---- Study text
From the outside, Clarke’s stubborn streak can come across as frustrating intransigence. Instead of selecting players on their current form at club level, he often instead seems to select his personnel on what they have done previously in a Scotland jersey, sometimes many months or even years before.

And I fear, now, that this may well affect his legacy as Scotland manager.

Any discussion over Clarke’s position in the here and now is pointless. He will not be sacked, and given the fact he has led his nation to two major championships, despite his poor record once Scotland have got there, he will feel justifiably that he should be given the opportunity now to take his nation to a World Cup. And he will get that chance.

But given that Clarke has largely been a successful Scotland manager, and that his stalwarts like Andy Robertson and John McGinn have been wonderful servants for their country, it would be a huge shame if these relatively golden years for the national team were to close on a sour note.

There are two schools of thought when it comes to assessing Clarke’s legacy at this particular moment in time.

On the one hand, he is the man who ended Scotland’s two-decade wait for major tournament football, dragging the nation out of the international wilderness. He fostered a club atmosphere within the squad, all-but ended the call-off culture that had dogged those who went before him, and brought the Tartan Army back to Hampden in their droves.
--------
---- Given information
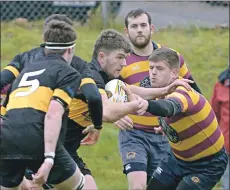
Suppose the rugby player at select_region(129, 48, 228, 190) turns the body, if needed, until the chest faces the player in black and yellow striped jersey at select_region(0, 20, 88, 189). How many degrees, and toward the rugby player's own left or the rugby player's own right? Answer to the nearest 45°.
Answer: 0° — they already face them

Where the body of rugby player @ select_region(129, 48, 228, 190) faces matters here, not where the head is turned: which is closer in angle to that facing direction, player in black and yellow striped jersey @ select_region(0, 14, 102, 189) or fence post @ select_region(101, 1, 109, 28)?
the player in black and yellow striped jersey

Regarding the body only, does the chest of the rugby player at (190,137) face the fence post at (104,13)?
no

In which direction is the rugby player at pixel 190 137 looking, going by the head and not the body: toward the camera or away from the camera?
toward the camera

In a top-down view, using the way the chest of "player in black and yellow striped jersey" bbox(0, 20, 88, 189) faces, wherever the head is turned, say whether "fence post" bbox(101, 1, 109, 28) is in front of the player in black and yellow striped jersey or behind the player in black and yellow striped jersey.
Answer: in front

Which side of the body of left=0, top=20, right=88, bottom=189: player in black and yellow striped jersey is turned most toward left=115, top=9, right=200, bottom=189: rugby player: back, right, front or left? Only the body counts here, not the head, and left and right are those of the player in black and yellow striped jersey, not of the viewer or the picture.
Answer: front

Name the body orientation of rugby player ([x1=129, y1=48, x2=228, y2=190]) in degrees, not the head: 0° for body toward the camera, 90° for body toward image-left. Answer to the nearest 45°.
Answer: approximately 45°

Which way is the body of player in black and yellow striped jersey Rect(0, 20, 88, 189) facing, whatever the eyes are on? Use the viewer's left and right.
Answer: facing away from the viewer and to the right of the viewer
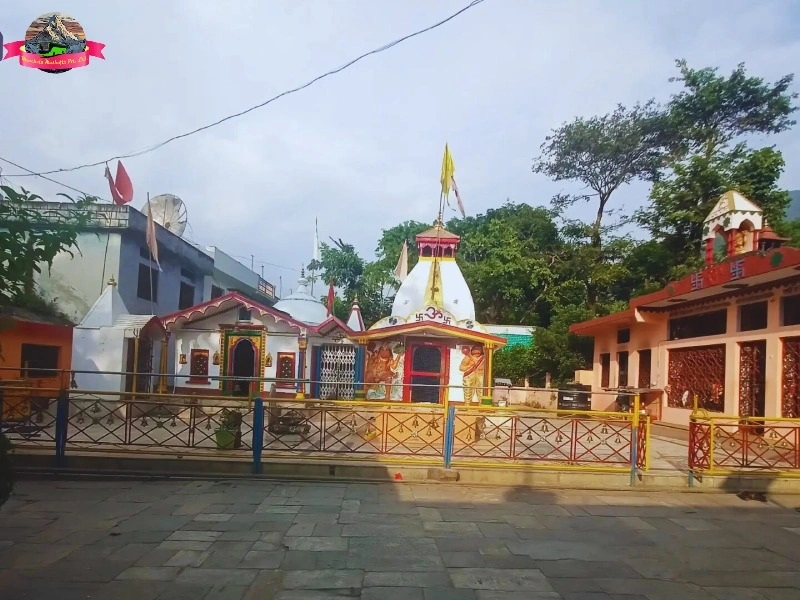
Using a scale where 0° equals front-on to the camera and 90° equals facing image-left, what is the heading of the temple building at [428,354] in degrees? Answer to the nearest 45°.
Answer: approximately 0°

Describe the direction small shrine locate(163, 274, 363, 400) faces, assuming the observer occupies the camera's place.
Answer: facing the viewer

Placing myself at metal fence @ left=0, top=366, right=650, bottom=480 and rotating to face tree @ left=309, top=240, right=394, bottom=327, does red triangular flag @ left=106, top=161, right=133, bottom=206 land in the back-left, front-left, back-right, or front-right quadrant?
front-left

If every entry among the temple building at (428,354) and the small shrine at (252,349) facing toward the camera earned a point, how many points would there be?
2

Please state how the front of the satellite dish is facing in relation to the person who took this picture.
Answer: facing the viewer and to the left of the viewer

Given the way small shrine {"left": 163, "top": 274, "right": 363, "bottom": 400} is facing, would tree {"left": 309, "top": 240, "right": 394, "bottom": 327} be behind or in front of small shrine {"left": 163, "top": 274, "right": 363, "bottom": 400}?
behind

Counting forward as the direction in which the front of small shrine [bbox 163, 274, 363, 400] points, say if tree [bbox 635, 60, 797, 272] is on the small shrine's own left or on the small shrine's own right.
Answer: on the small shrine's own left

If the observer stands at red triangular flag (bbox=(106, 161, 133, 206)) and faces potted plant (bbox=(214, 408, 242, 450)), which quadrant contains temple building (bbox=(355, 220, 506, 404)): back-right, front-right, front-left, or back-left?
front-left

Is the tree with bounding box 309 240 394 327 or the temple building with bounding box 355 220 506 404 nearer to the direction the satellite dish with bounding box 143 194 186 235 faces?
the temple building

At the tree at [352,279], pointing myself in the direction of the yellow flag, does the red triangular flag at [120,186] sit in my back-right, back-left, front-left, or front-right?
front-right

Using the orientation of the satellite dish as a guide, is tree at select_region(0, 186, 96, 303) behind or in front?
in front
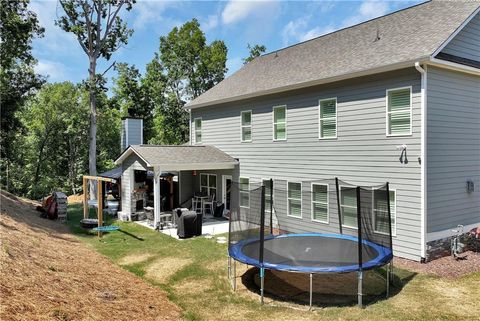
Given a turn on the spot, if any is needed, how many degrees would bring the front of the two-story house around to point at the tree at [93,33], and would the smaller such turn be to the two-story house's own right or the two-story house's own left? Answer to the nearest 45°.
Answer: approximately 90° to the two-story house's own left

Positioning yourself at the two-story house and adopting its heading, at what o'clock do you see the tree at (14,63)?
The tree is roughly at 8 o'clock from the two-story house.

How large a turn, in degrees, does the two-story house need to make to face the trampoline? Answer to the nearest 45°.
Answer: approximately 180°

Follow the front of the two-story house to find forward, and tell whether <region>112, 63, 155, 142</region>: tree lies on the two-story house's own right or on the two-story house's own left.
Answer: on the two-story house's own left

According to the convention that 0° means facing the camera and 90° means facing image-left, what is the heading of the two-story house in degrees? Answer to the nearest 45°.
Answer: approximately 225°

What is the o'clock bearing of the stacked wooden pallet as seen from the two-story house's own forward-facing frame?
The stacked wooden pallet is roughly at 8 o'clock from the two-story house.

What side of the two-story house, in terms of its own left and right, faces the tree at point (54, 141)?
left

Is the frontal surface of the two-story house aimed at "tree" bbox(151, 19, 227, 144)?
no
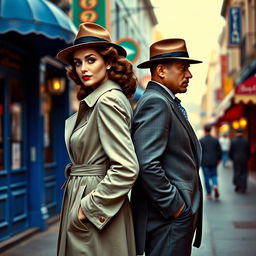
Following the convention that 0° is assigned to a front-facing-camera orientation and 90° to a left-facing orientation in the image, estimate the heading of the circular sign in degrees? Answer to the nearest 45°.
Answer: approximately 0°

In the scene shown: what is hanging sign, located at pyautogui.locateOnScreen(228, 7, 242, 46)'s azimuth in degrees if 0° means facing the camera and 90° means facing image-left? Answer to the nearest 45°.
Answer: approximately 0°

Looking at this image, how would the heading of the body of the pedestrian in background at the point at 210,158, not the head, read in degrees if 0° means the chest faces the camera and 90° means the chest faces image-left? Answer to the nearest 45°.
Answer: approximately 180°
--------
:: What to do ::
**a.** Turn the paragraph of the text about Clarke that begins "On the one hand" into a short list that keeps its main facts.
**b.** Supply what follows in the text about Clarke, picking up right after its last sentence.
The items come from a separate source, unrelated to the text about Clarke.

:: Answer list ::
**a.**
- Ended Scotland's two-decade wait for major tournament football, dragging the nation out of the international wilderness
- Fostered a club atmosphere within the squad
- All but ended the call-off culture that had dogged his predecessors
- Brought the Tartan Army back to Hampden in their droves

**b.**
On the other hand, his critics will rightly point out that it has never been easier to qualify for a European Championships. That Clarke has had the best group of Scottish players in a generation or two available to him, and that his conservative approach has stifled some of that talent.

Yes, he may have taken Scotland to two tournaments, but his record of two draws and four defeats once he has got there makes for woeful reading. What’s more, he failed to learn from his own mistakes from Euro 2020, repeating the same errors in Germany last summer. For many, his bafflingly cautious approach to the must-win game against Hungary when history was there to be made was a sackable offence on its own.

The truth is more of a nuanced, complex mix of both competing narratives. Whether the positive or negative slant wins out in the end when Clarke finally does leave his position – which he has left in little doubt will be whenever Scotland’s World Cup adventure ends – depends on how he approaches these qualifiers.

(Image: PA) He won’t rip it up and start again at this stage, but playing his best available players in their preferred positions may be a start. As would a realisation that for some, like Hanley, their best years are behind them. Youngsters like Lennon Miller and James Wilson should start the summer friendlies and be given a chance to show that they can play a significant part too.

Do that, and he will have every chance of taking Scotland to the World Cup and cementing his reputation as one of the most successful national team managers of the modern era in the process.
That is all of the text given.